La morale de l’histoire

Au-delà de la chronique, cette affaire révèle les insuffisances d’un système ingrat à l’égard de l’art en général, en particulier vis à vis de la musique. Une situation désespérante qui procède de la paupérisation des artistes, les empêchant de vivre du fruit de leur travail. En désespoir de cause, ces derniers finissent par succomber au charme de l’exil, à la recherche de meilleures fortunes. 

Par ailleurs, notons que la faillite de certains groupes musicaux procède de la confusion des talents d’artiste et de manager, erronément considérés comme liés.
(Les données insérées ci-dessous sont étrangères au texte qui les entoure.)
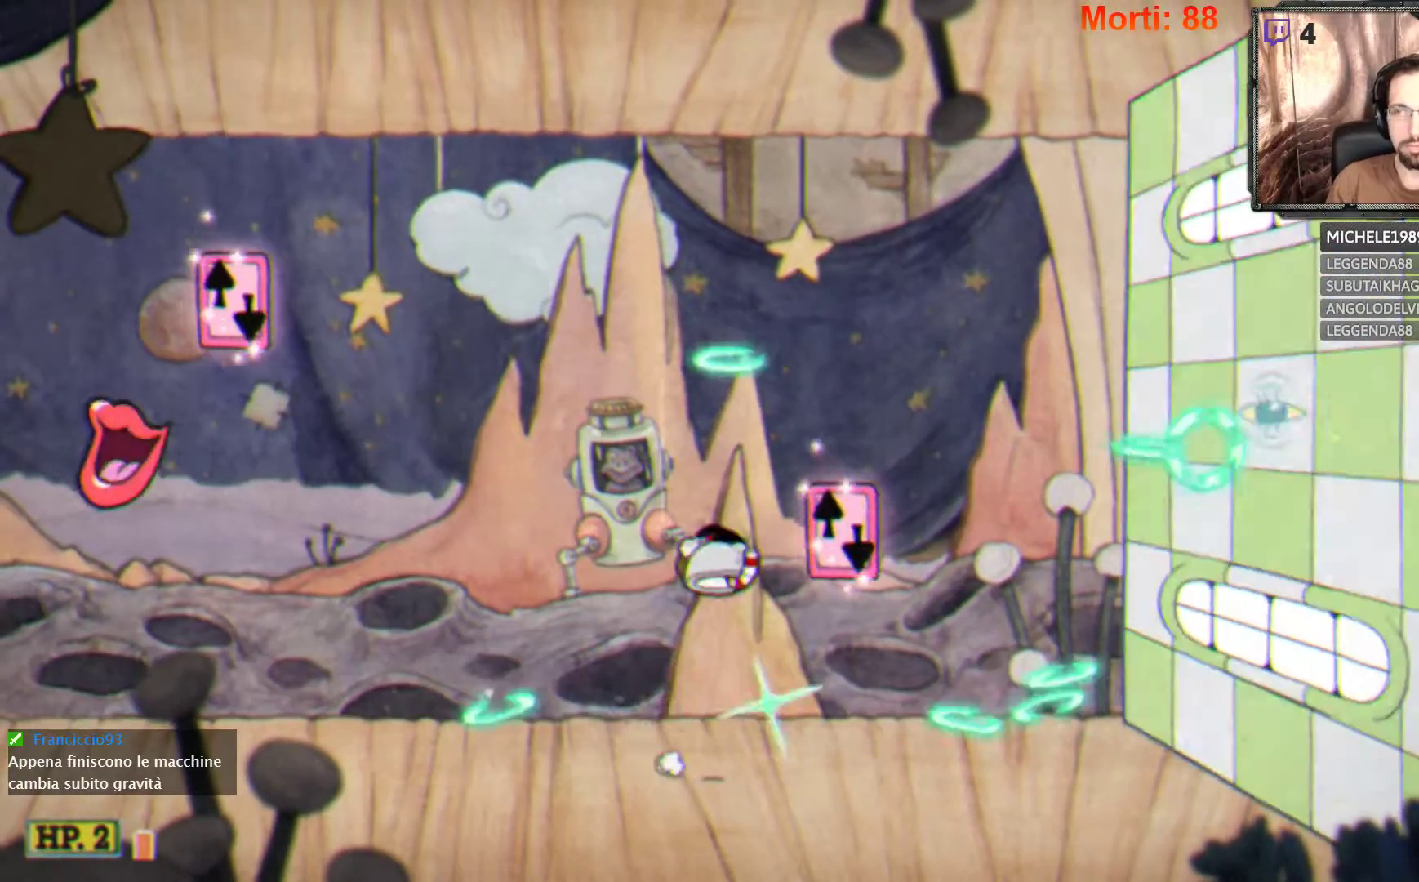
{"buttons": ["A", "L2"], "left_stick": "center", "right_stick": "center", "events": [[267, "A", "up"], [300, "left_stick", "right"], [467, "A", "down"], [500, "left_stick", "center"]]}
Pendant ce temps, sur le marché musical, notamment international, les défis grondent, sous la houlette des grands magnats du secteur et des mélomanes, aux exigences toujours plus élevées. Ainsi, plaidons-nous pour le développement d’un véritable mécénat culturel congolais, pour accompagner les artistes dans leur projet.

À l’échelle étatique, le ministère de la culture et ses divers démembrements devraient réinvestir activement leur mission. La loi du 10 juillet 2010, portant « orientation de la politique culturelle congolaise » ne semble pas, au vu des résultats, à la hauteur des enjeux. L’heure des remises en cause a sonné, pour concevoir des politiques culturelles plus volontaristes et plus interventionnistes, susceptibles de mieux soutenir un secteur d’activité qui n’est pas que marchand.

Un impératif catégorique à l’heure de la diversification de l’économie, où l’« industrie musicale » pourrait bien servir de levier de croissance, ne serait-ce qu’en améliorant le rayonnement de notre pays, dont elle jouerait alors le rôle de produit d’appel, au service d’autres secteurs.